Smaller incursion may not prompt massive sanctions

The comments are his first since last week’s marathon round of diplomacy with Russia faltered.

More on Joe Biden

And pressed on whether sanctions will work to deter Russia from invading, the President offered a distinction between an invasion and an incursion, appearing to infer that a smaller incursion would not prompt massive sanctions.

“Russia will be held accountable if it invades. And it depends on what it does. It’s one thing if it’s a minor incursion and we end up having a fight about what to do and not do etc, but if they actually do what they are capable of doing with the forces that are massed on the border, it is going to be a disaster for Russia,” he said.

Snipers take part in military exercises at a firing ground of the Ukrainian armed forces in the Donetsk region, Ukraine, January 17, 2022. Picture taken January 17, 2022. REUTERS/Anna Kudriavtseva
Image:
Snipers take part in military exercises at a firing ground of the Ukrainian armed forces in the Donetsk region

He was offered the chance to clarify whether he was suggesting that an incursion would prompt a lesser Western response.

“So the question is if it’s something significantly short of a significant invasion, or not even significant, just major military forces coming across. For example, it’s one thing to determine that if they continue to use cyber efforts, well we can respond the same way, with cyber,” he said.

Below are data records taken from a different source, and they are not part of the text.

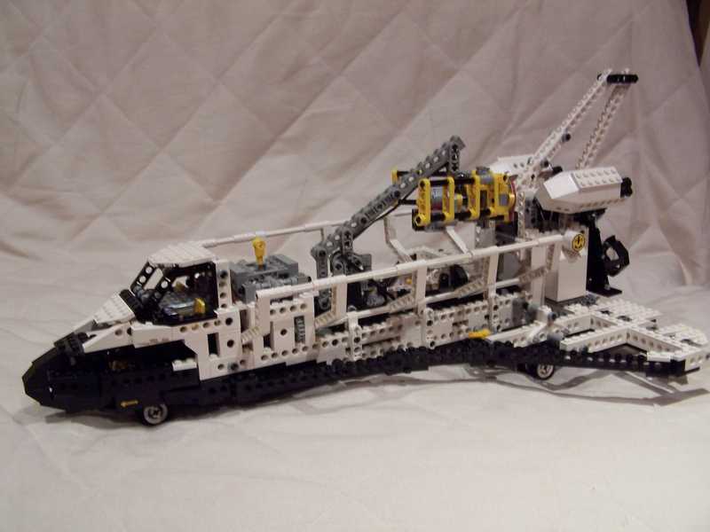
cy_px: 266
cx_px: 355
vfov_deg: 37.7
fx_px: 779
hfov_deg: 49.0
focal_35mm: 38
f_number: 2.8
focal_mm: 6.3
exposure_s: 1/8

Presidents comments rattle Kyiv and present opportunity for Moscow

Sometimes ambiguity is a tool of diplomacy. But often, it’s actually clear language that is vital.

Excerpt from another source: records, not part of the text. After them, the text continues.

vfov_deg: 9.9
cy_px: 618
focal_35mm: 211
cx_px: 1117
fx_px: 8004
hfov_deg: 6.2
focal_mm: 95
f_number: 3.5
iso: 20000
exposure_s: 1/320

At the White House, the President made ambiguous comments which have rattled Kyiv and potentially presented Moscow with an opportunity.

President Biden inferred that a Russian incursion might not prompt the same response as an invasion. He failed clearly to outline what his definition of incursion was.

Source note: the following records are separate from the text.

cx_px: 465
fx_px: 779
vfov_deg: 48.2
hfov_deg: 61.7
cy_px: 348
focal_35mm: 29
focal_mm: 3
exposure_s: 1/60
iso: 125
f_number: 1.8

It was left to a White House spokesperson to clarify that he was drawing a distinction between ‘military’ and ‘para-miliary’.

Remember, when Russia invaded and then annexed Ukraine’s Crimea peninsula in 2014 it did so with Russian troops who wore no insignia – the so-called ‘little green men’. Para-military?

On Friday, I sat down with Victoria Nuland, America’s Under-Secretary of State for Political Affairs and former US ambassador to NATO and asked her if there was a distinction.

“Further territorial aggression against Ukraine, further efforts that would destabilise a democratically elected government, any of these sabotage plots brought to Ukraine by Russia are aggressive, are destabilising and will result in firm and swift action from us. We have said that the response will be severe economic and political consequences,” she said.

It is clear from what President Biden said that NATO remains split over its Ukraine response.

Something less than a full-scale invasion will, as Joe Biden admitted, “…cause a fight about what to do and what not to do”.

So if President Putin does decide to annex another small part of Ukraine, perhaps using “little green men”, might he just think he’ll get away with it?

‘Actions would be met by a reciprocal response’

White House staff later clarified his comments, saying that the President was distinguishing between military and non-military or para-military.

Emily Horne, spokesperson for the White House National Security Council tweeted: “He was referring to the difference between military and non-military / para-military / cyber action by the Russians. Such actions would be met by a reciprocal response, in coordination with Allies and partners.”

Biden issues warning

A Russian tank fires as troops take part in drills in the Rostov region, near Ukraine. Pic: AP
Image:
A Russian tank fires as troops take part in drills in the Rostov region, near Ukraine. Pic: AP

President Biden concluded his Ukraine comments in the news conference with a warning.

“We need to be very careful about how we move forward and make it clear to him that there are prices to pay that could in fact cost his country an awful lot,” the President said.

With stark language, he added: “Of course you have to be concerned when you have, you know, a nuclear power invade. If he invades, this hasn’t happened since World War Two.

“This’ll be the most consequential thing that’s happened in the world in terms of war and peace since World War Two.”

Equally stark, in a comment that might be lost in one of the longest news conferences in presidential history, Mr Biden questioned whether anyone even within the Kremlin had any idea of Putin’s plan.

“There is a question about whether the people [we] are talking to [Russian diplomats] know what he [Putin] is going to do.”